Qiang Li received a BS in electrical engineering from Xi'an Jiaotong University, Xi'an, Shannxi, China, and MS and PhD degrees in computer science from Florida International University, Miami, FL, USA. He is visiting assistant professor in the School of Computer Science at Florida International University. From September 1990 he will be an assistant professor in the Department of Electrical Engineering and Computer Science at Santa Clara University, CA, USA. His primary research interests are in parallel architectures, parallel algorithms and database machines.

Naphtali Rishe received BS and MS degrees in computer science from Israel Institute of Technology (Technion), and a PhD in computer science from Tel Aviv University, Israel. He is currently working as an associate professor in the School of Computer Science at Florida International University, Miami, FL, USA. His primary research interests are in databases, database machines, software engineering, and application of computer science in biomedical sciences.

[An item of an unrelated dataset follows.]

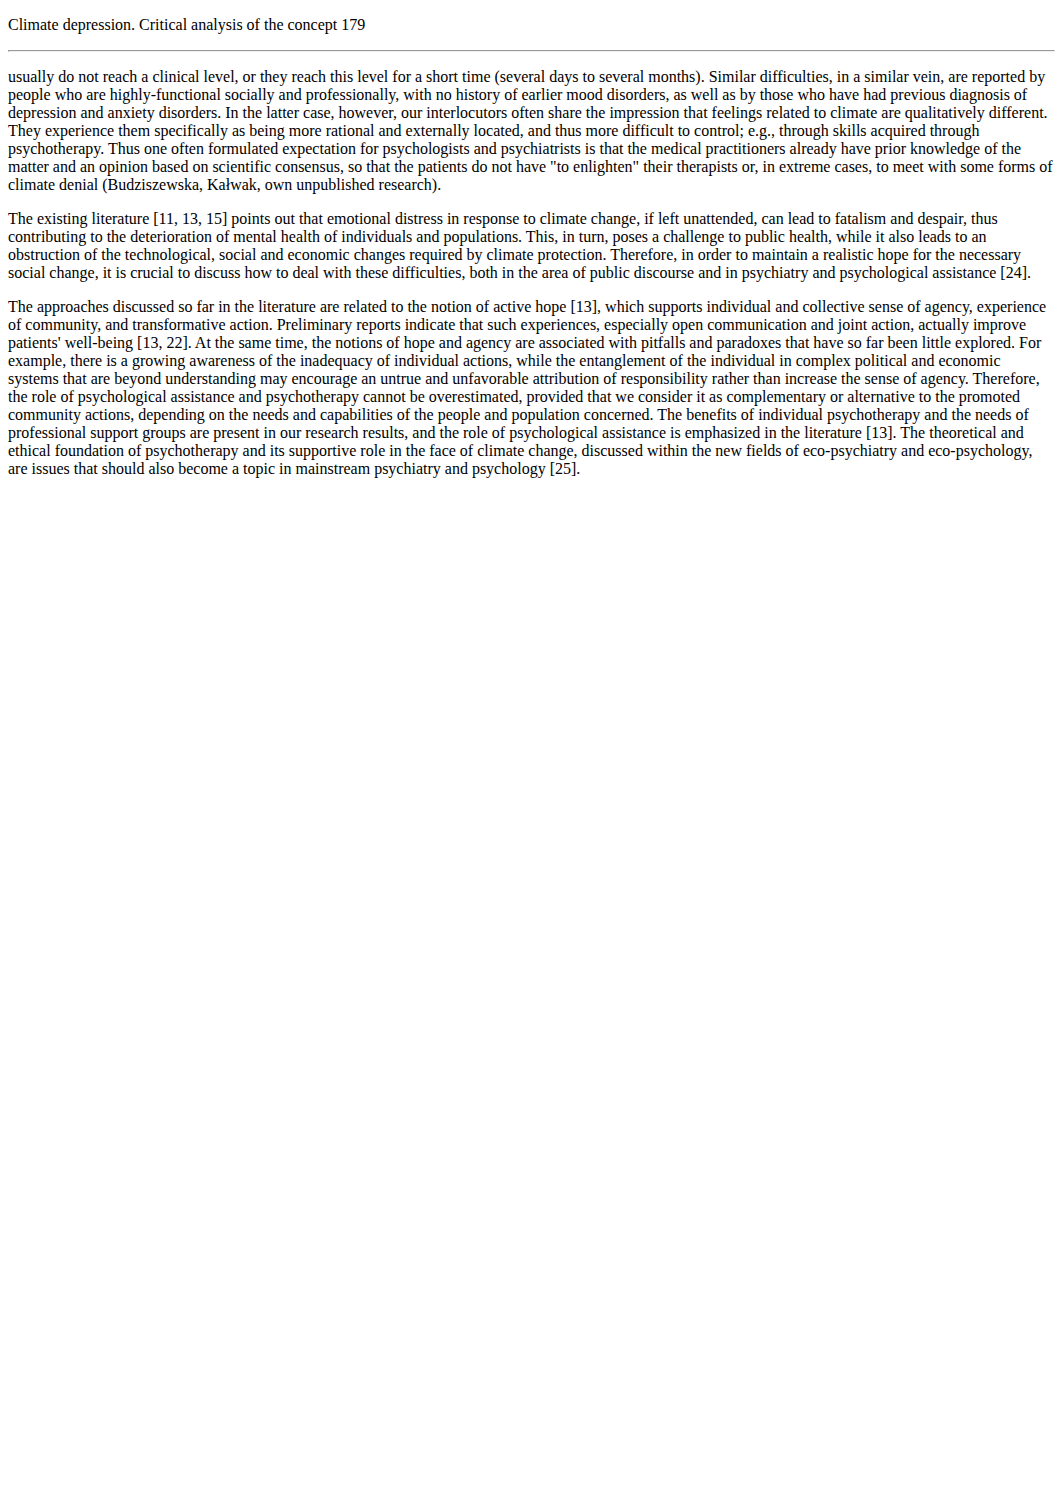Climate depression. Critical analysis of the concept 179
usually do not reach a clinical level, or they reach this level for a short time (several days to several months). Similar difficulties, in a similar vein, are reported by people who are highly-functional socially and professionally, with no history of earlier mood disorders, as well as by those who have had previous diagnosis of depression and anxiety disorders. In the latter case, however, our interlocutors often share the impression that feelings related to climate are qualitatively different. They experience them specifically as being more rational and externally located, and thus more difficult to control; e.g., through skills acquired through psychotherapy. Thus one often formulated expectation for psychologists and psychiatrists is that the medical practitioners already have prior knowledge of the matter and an opinion based on scientific consensus, so that the patients do not have "to enlighten" their therapists or, in extreme cases, to meet with some forms of climate denial (Budziszewska, Kałwak, own unpublished research).
The existing literature [11, 13, 15] points out that emotional distress in response to climate change, if left unattended, can lead to fatalism and despair, thus contributing to the deterioration of mental health of individuals and populations. This, in turn, poses a challenge to public health, while it also leads to an obstruction of the technological, social and economic changes required by climate protection. Therefore, in order to maintain a realistic hope for the necessary social change, it is crucial to discuss how to deal with these difficulties, both in the area of public discourse and in psychiatry and psychological assistance [24].
The approaches discussed so far in the literature are related to the notion of active hope [13], which supports individual and collective sense of agency, experience of community, and transformative action. Preliminary reports indicate that such experiences, especially open communication and joint action, actually improve patients' well-being [13, 22]. At the same time, the notions of hope and agency are associated with pitfalls and paradoxes that have so far been little explored. For example, there is a growing awareness of the inadequacy of individual actions, while the entanglement of the individual in complex political and economic systems that are beyond understanding may encourage an untrue and unfavorable attribution of responsibility rather than increase the sense of agency. Therefore, the role of psychological assistance and psychotherapy cannot be overestimated, provided that we consider it as complementary or alternative to the promoted community actions, depending on the needs and capabilities of the people and population concerned. The benefits of individual psychotherapy and the needs of professional support groups are present in our research results, and the role of psychological assistance is emphasized in the literature [13]. The theoretical and ethical foundation of psychotherapy and its supportive role in the face of climate change, discussed within the new fields of eco-psychiatry and eco-psychology, are issues that should also become a topic in mainstream psychiatry and psychology [25].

Doron Tal received BS and MS degrees in electrical and computer engineering, and a PhD in computer science from Ben Gurion University, Beer-Sheva, Israel. He is currently an assistant professor in the school of computer science at Florida International University, Miami, FL, USA. His research interests are in parallel architectures, systolic arrays, database machines and operating systems.